Data shown>
•••

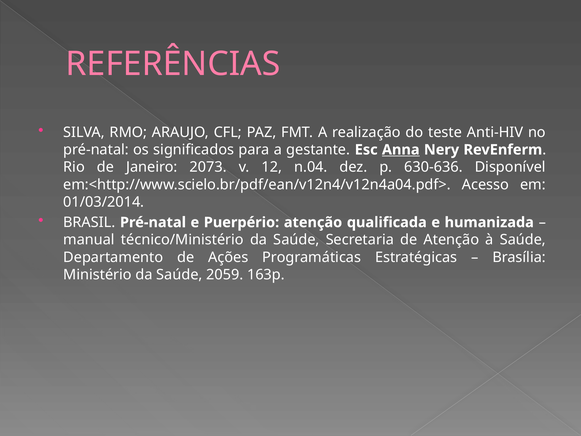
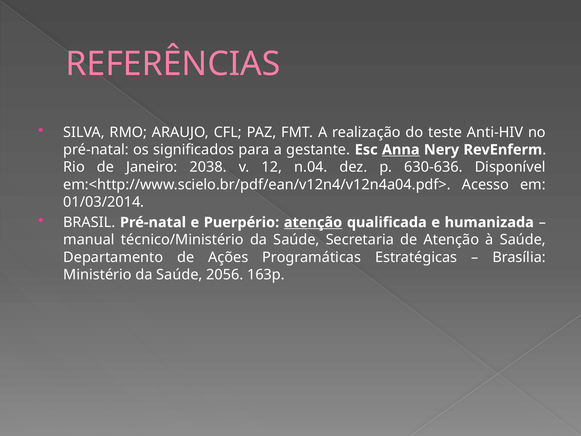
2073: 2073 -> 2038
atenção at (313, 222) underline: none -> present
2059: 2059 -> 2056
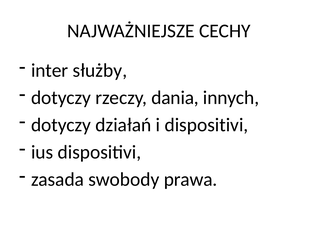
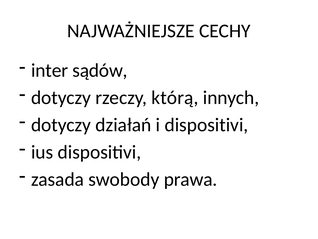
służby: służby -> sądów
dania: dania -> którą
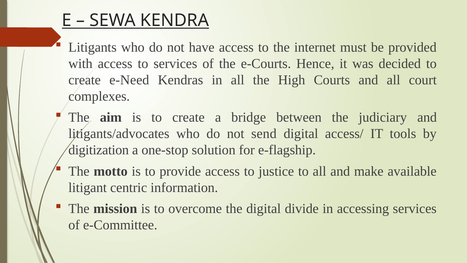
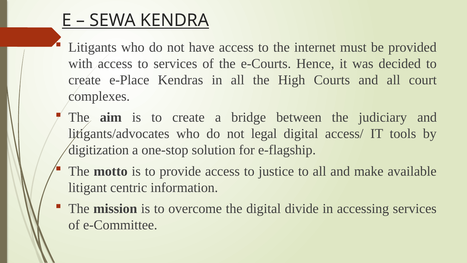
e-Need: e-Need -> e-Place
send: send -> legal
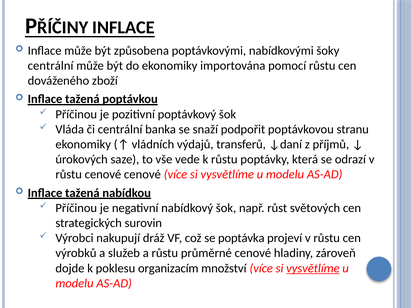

•••

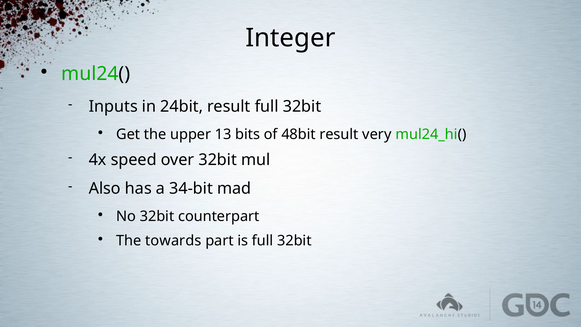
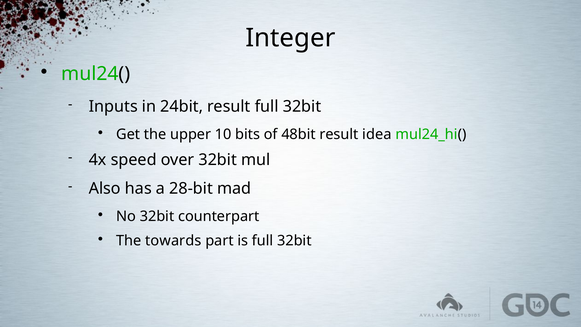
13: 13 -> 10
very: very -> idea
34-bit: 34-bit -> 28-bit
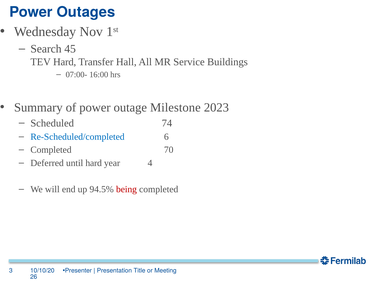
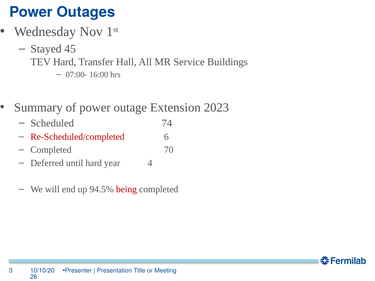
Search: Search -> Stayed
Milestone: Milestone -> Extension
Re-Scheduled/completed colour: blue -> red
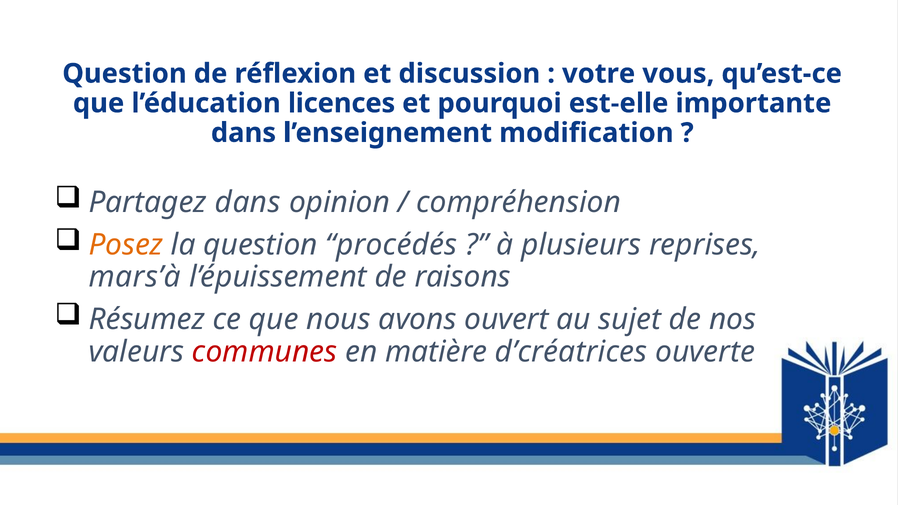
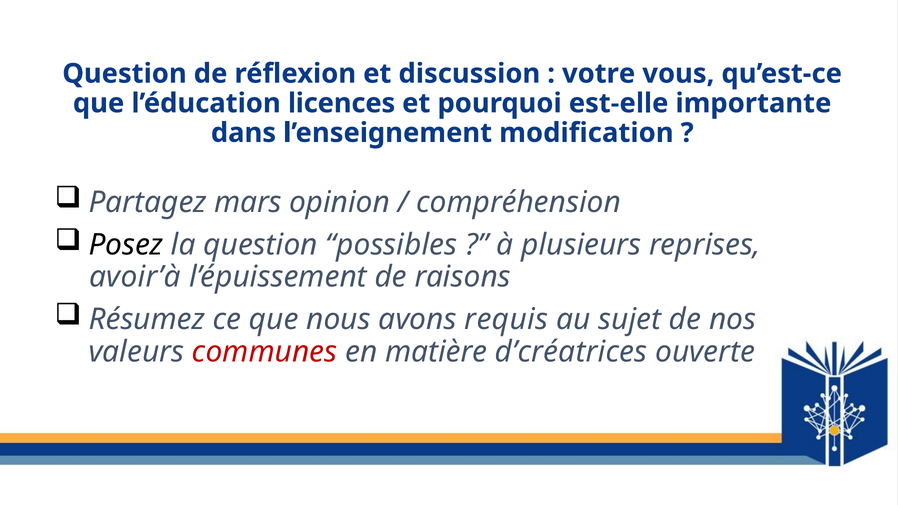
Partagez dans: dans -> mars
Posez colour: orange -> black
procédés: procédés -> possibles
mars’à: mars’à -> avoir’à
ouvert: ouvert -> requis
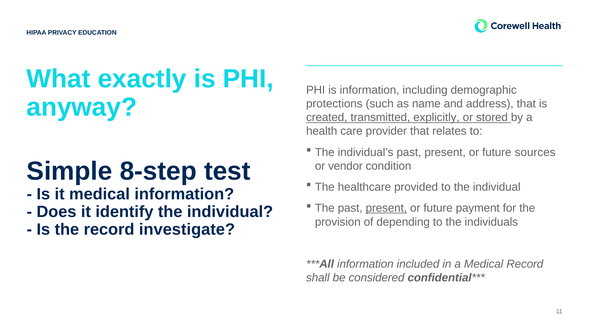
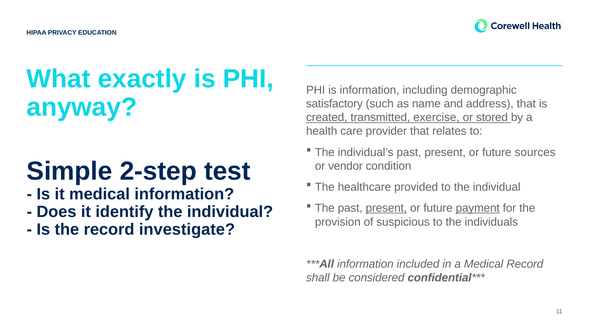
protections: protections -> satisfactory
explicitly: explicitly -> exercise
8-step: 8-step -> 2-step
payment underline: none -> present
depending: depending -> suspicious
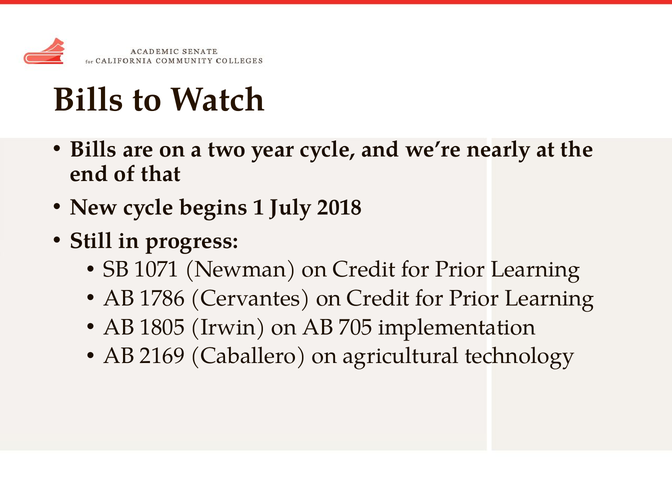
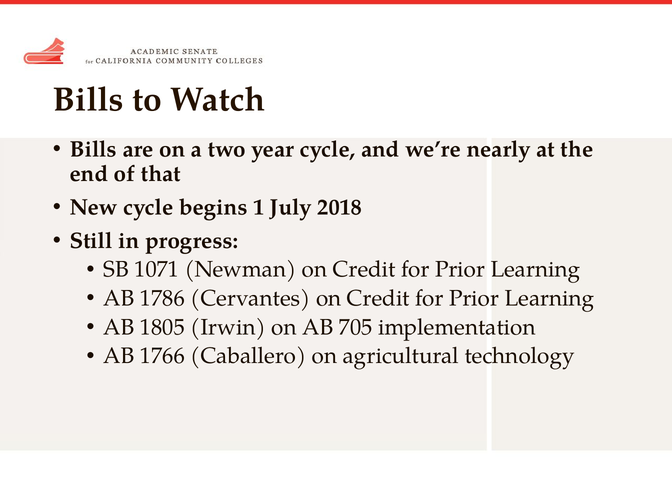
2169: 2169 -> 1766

•••

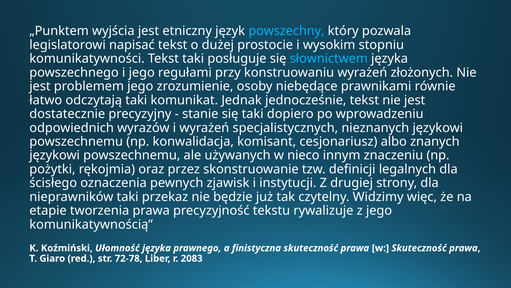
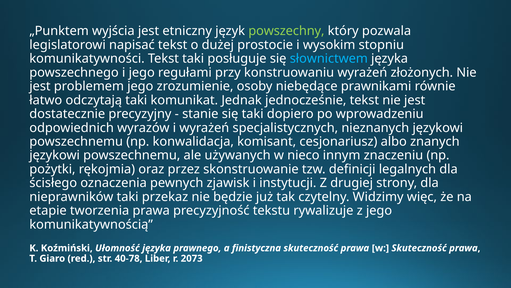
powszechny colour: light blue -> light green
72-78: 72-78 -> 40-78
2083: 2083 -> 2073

•••

Problem requirements>
Can you write out the listing between the lines holding "protections: protections -> satisfactory" and "depending: depending -> suspicious", inclusive, switching "payment" to "deposit" and leaving everything else as it is?

Response below>
protections: protections -> satisfactory
explicitly: explicitly -> exercise
8-step: 8-step -> 2-step
deposit underline: none -> present
depending: depending -> suspicious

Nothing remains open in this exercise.